Rubio, in his new role as senator, understandably wanted to accomplish something given that his first job on the five-person city commission of West Miami ended in frustration and disappointment.

Sponsoring a major immigration "reform" bill must have seemed liked an obvious and attractive vehicle by which to accomplish something big. Unfortunately, either Rubio didn't perform political due diligence before he lent his name and office to support the bill or he agreed with its basic premises, such as that more immigration is always better and that legalization should come first and then one can deal with the border.

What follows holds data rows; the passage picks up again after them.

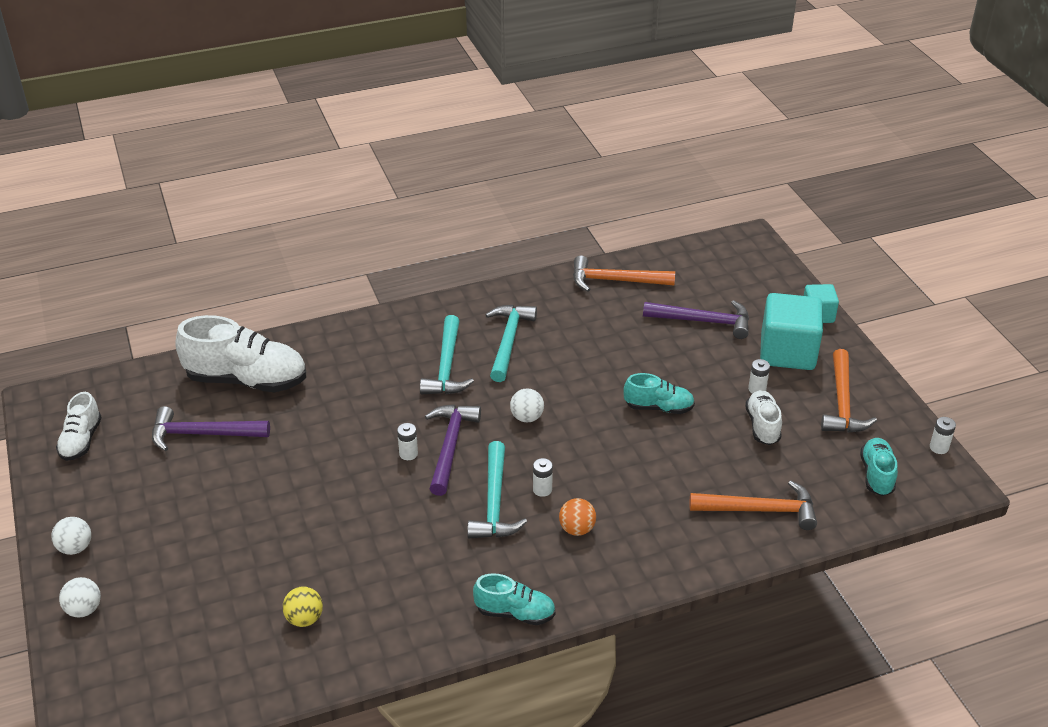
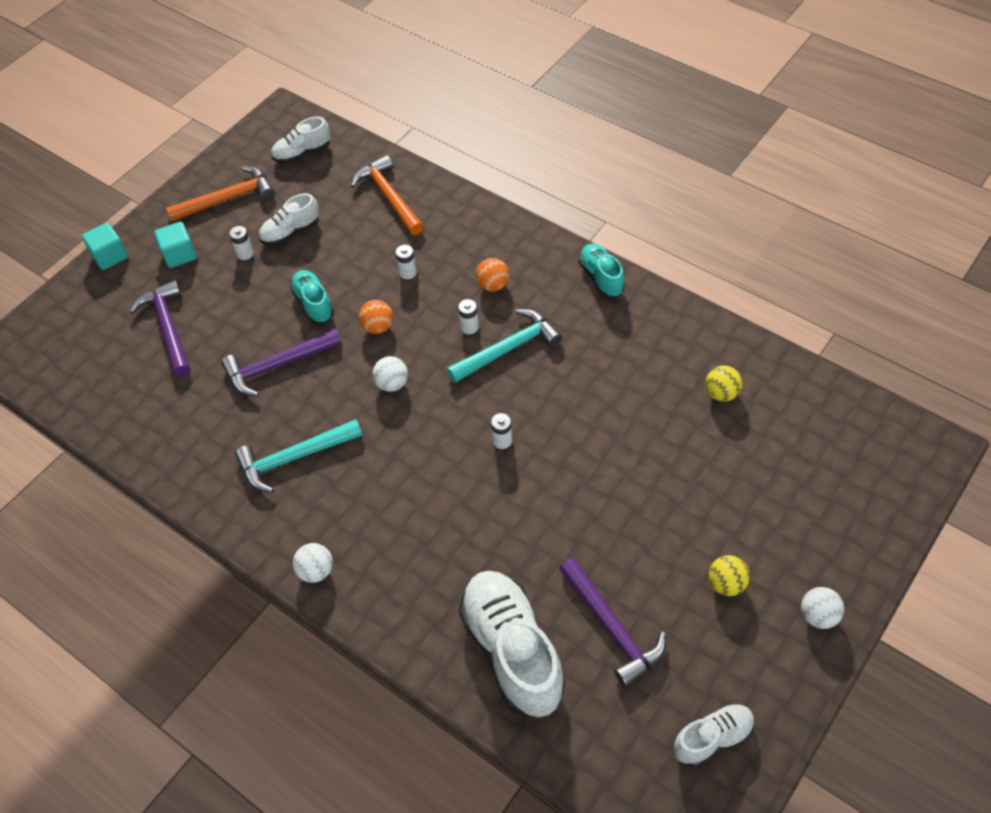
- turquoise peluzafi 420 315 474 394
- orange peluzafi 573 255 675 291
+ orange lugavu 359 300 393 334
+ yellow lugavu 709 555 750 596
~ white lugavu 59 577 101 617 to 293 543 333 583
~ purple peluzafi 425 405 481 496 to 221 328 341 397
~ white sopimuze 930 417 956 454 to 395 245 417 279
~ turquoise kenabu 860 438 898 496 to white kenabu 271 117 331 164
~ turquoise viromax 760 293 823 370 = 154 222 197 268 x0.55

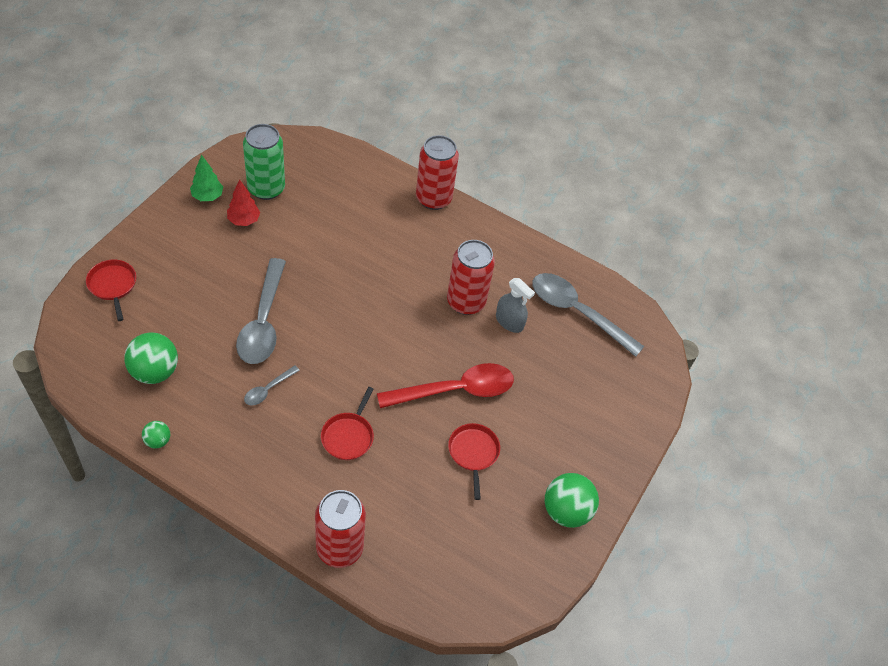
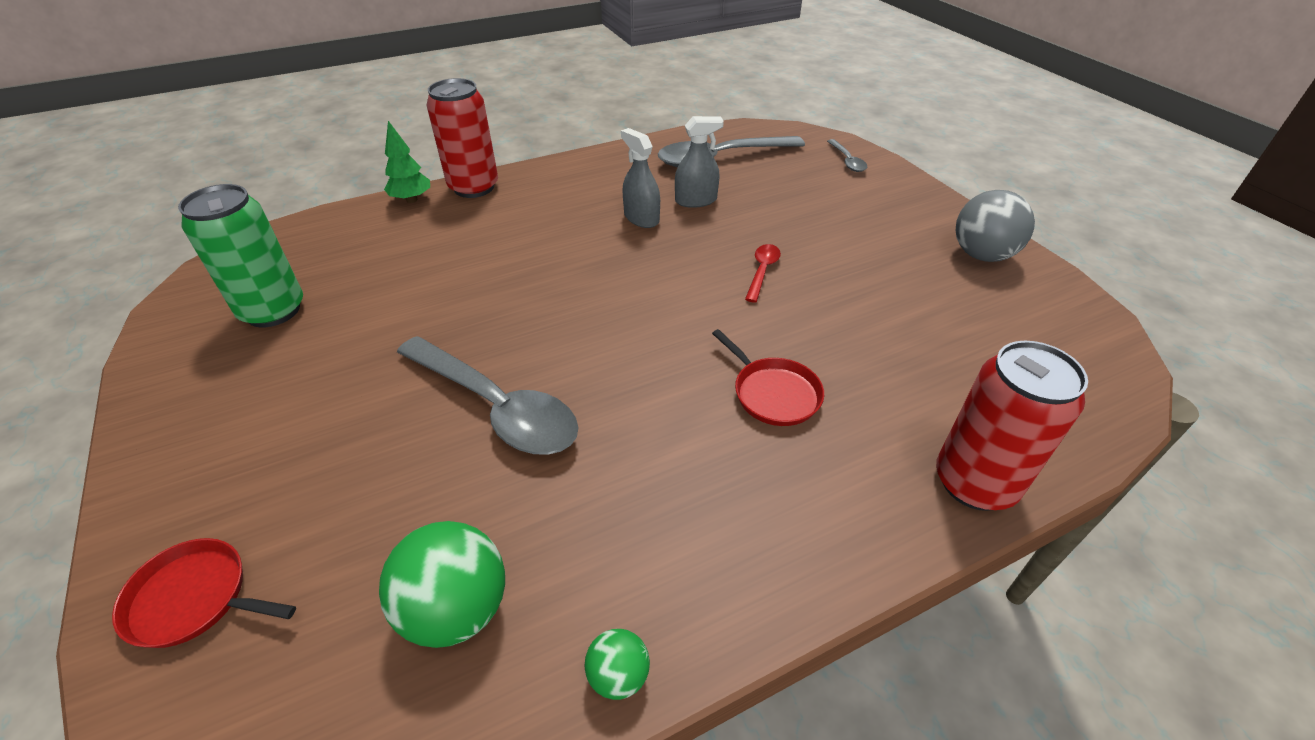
- red zedodobo 227 180 260 226
- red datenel 448 423 500 500
~ green zedodobo 190 155 223 201 to 384 121 430 203
~ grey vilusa 244 365 300 406 to 827 139 867 172
~ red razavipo 447 240 495 315 to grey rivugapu 621 128 660 228
~ green lugavu 545 473 599 528 to grey lugavu 956 190 1035 262
~ red vilusa 377 363 514 408 = 745 244 781 303 x0.47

It makes a difference whether Rubio's error was a matter of being in too much of a rush to get something done that he didn't take the time to know the details of this large, crucial issue he put his name to or whether he made an error in believing what then was, and still is, touted as conventional wisdom, or both. In the first case, it's a matter of ambition's impatience. In the second, it's a matter of making a mistake and learning from it. The question there is: Has he?

It's true that recently Rubio has backed away from his support of trying to solve every immigration issue in one large, incomprehensible bill. And he has now taken the position that the border should be secured first, before legalization is enacted. In these two areas he has apparently revised his support for the conventional Democratic immigration "wisdom" he once embraced. He has even conceded that critics of the immigration bill he supported were right.

In these areas he has apparently learned something, even if it is in the school of his own presidential ambitions.

Yet the same cannot be said for his view on the crucial question of who gets to be legalized "after the border is secure".